TEXTE:

------------------------------------------------------------------------

Hans-Jürgen Lüsebrink, « Le livre aimé du peuple », les almanachs québécois de 1777 à nos jours
Québec, Les Presses de l’Université Laval 2014, 422 p., ill. (« Cultures Québécoises »)
Jean-Michel Mouthon
Hans-Jürgen Lüsebrink, professeur à l’Université de Sarrebruck, qui s’exprime une fois de plus avec autant d’aisance en français que dans sa langue maternelle, nous offre dans cet ouvrage qui intéressera même les lecteurs profanes, une rétrospective impressionnante sur « les Almanachs québécois de 1777 à nos jours ». Dès les premières lignes, l’étymologie nous est livrée : le mot almanach est dérivé de l’arabe al manakh, qui signifie le livre de comptes, et
que l’on trouve à partir du XIIIe siècle, et probablement pour la première fois chez le mathématicien et astrologue marocain Ibn el Bannâ de Marrakech, pour désigner un tableau d’éphémérides du soleil et de la lune.
Les almanachs sont apparus en Occident dès le XVe siècle, avec l’imprimé : ils permirent une lecture à haute voix, devenant ainsi vecteurs de la connaissance pour ceux qui ne savaient ni lire, ni écrire. En 1764, apparut le premier calendrier au Québec, suivi de l’Almanach encyclopédique en 1777 et de l’Almanach curieux et intéressant l’année suivante.

------------------------------------------------------------------------

[Enregistrements extraits]
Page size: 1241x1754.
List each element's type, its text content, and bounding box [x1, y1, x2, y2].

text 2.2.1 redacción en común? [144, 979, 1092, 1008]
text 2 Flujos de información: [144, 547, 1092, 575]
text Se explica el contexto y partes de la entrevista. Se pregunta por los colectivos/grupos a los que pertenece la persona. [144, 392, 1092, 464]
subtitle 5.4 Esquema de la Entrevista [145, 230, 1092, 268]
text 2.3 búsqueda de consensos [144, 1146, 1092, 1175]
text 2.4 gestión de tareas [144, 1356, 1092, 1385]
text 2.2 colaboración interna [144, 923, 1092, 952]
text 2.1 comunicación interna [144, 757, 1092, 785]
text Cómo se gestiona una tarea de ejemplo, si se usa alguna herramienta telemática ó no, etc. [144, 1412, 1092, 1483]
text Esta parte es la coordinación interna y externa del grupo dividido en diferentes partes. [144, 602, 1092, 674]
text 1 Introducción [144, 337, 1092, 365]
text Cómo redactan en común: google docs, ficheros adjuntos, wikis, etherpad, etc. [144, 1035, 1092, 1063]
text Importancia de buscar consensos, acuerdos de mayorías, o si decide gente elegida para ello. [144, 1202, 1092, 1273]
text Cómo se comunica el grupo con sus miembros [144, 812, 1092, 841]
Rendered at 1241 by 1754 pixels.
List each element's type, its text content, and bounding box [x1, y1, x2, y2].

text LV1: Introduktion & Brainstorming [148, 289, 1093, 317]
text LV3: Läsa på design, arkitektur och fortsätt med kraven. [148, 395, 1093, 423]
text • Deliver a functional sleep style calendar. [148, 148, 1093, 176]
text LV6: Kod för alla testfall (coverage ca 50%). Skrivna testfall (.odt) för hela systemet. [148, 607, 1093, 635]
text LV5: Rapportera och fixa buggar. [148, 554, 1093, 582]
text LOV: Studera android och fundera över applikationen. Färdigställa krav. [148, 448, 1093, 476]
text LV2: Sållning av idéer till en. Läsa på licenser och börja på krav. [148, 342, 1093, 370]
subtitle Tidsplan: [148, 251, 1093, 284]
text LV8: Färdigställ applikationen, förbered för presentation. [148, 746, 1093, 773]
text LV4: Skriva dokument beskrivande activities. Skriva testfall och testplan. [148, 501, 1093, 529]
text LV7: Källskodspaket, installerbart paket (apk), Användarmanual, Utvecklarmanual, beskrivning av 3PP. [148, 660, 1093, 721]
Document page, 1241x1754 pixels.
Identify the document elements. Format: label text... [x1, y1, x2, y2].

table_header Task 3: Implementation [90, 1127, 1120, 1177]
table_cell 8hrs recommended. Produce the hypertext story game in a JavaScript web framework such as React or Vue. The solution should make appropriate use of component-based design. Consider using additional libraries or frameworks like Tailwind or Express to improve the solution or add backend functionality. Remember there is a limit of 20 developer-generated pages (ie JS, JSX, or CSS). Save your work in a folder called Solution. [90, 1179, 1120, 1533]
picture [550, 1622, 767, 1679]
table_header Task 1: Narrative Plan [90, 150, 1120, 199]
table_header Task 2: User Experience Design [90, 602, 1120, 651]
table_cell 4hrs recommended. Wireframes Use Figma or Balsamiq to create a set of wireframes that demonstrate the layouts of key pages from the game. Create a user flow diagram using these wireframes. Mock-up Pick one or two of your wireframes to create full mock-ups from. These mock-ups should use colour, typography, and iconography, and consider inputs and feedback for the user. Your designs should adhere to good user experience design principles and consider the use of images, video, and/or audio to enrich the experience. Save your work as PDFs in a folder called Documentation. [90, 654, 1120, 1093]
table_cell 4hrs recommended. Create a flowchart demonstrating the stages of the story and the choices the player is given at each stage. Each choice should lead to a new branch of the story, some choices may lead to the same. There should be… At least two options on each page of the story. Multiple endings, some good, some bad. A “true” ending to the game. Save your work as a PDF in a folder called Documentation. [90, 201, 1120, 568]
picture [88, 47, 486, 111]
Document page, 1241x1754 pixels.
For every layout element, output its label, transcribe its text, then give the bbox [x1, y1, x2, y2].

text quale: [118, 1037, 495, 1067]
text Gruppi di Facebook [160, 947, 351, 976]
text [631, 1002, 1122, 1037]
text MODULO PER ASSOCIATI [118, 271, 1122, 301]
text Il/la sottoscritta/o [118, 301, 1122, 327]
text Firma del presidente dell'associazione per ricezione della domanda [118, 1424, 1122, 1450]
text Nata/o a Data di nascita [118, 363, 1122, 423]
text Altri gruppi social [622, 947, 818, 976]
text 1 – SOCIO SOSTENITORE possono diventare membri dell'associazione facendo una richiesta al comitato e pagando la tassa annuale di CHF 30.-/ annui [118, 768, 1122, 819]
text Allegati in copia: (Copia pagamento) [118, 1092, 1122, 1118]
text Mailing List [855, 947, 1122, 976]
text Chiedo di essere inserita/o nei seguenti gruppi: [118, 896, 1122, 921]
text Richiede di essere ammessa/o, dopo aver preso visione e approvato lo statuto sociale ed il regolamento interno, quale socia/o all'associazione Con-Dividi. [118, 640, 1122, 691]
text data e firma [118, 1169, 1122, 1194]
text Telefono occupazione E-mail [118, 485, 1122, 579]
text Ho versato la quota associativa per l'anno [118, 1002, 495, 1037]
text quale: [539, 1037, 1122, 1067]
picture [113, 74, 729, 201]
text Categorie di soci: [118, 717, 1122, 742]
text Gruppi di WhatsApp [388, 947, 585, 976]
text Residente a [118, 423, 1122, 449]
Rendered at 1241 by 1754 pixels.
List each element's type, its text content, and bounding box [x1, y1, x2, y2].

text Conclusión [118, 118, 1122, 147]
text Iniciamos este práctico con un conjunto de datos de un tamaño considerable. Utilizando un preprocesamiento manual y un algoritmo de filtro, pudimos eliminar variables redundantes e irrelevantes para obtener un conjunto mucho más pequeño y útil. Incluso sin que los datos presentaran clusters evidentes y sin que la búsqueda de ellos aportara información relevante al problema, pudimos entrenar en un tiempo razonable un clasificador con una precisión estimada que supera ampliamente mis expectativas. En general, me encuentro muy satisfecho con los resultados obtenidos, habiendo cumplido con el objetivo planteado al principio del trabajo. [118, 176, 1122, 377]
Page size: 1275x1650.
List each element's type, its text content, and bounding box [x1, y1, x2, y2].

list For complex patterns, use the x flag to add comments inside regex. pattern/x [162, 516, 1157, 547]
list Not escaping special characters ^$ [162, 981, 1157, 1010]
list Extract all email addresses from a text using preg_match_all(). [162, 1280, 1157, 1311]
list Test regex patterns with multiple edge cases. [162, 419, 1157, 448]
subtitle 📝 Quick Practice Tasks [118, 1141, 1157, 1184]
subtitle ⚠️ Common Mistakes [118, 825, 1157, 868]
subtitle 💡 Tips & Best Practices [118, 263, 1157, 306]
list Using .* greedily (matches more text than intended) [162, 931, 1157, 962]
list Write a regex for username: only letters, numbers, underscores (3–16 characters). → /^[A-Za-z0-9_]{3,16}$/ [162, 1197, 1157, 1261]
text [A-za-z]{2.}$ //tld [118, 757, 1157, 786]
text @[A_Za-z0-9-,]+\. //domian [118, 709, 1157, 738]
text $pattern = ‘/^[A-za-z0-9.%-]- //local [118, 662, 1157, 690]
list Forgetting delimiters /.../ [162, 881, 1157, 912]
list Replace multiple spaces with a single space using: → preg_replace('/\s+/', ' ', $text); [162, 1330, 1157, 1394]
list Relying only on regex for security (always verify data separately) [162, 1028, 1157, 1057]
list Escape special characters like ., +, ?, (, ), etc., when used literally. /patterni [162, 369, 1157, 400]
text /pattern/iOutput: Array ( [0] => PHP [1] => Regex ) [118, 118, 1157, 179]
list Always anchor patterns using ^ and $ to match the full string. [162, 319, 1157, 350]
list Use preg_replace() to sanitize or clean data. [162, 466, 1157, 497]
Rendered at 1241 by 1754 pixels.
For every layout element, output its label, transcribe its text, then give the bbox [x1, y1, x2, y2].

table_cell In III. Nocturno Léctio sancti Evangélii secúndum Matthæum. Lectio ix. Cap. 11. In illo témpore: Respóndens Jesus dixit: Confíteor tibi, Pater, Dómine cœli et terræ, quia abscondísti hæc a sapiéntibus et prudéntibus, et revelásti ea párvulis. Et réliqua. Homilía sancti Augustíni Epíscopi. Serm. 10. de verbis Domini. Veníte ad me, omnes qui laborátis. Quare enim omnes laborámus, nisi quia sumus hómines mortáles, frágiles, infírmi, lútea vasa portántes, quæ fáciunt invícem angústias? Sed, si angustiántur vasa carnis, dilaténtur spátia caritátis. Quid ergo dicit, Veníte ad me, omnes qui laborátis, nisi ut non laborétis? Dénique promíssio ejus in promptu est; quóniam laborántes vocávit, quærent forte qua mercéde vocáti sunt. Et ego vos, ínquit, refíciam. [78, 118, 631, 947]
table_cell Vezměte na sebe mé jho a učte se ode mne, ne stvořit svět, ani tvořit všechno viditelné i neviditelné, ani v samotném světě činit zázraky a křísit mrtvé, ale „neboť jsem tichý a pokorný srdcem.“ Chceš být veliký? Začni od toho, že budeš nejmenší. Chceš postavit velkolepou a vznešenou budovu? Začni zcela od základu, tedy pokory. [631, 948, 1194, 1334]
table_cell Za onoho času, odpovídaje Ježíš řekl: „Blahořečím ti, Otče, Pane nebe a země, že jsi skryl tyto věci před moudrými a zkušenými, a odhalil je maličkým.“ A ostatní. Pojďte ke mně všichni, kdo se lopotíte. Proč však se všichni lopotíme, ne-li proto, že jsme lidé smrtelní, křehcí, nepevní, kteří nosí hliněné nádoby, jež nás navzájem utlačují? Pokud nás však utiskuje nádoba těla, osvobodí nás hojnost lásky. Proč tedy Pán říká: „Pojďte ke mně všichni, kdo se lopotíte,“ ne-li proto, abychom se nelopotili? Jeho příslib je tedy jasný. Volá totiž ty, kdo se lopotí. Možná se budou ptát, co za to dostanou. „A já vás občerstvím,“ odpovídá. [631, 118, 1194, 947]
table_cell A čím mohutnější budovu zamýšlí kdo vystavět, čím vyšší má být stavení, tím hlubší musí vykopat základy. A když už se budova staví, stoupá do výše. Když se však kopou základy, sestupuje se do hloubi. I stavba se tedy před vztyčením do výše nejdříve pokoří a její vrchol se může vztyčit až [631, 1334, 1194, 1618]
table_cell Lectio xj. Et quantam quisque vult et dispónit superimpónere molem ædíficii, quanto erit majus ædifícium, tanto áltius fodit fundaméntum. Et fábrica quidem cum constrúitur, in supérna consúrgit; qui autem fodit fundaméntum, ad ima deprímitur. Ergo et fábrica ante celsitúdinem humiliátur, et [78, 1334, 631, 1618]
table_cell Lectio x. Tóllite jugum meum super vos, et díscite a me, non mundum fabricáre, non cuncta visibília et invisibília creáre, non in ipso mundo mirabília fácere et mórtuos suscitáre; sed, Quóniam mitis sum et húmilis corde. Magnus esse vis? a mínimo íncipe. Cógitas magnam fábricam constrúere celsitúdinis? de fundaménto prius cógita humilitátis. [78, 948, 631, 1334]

------------------------------------------------------------------------

Veuillez restituer sans aucune modification le passage du texte sur les almanachs québécois qui va de « Jean-Michel Mouthon » jusqu'à « de la lune. ». Vous n'aurez pas besoin des enregistrements.

Jean-Michel Mouthon
Hans-Jürgen Lüsebrink, professeur à l’Université de Sarrebruck, qui s’exprime une fois de plus avec autant d’aisance en français que dans sa langue maternelle, nous offre dans cet ouvrage qui intéressera même les lecteurs profanes, une rétrospective impressionnante sur « les Almanachs québécois de 1777 à nos jours ». Dès les premières lignes, l’étymologie nous est livrée : le mot almanach est dérivé de l’arabe al manakh, qui signifie le livre de comptes, et
que l’on trouve à partir du XIIIe siècle, et probablement pour la première fois chez le mathématicien et astrologue marocain Ibn el Bannâ de Marrakech, pour désigner un tableau d’éphémérides du soleil et de la lune.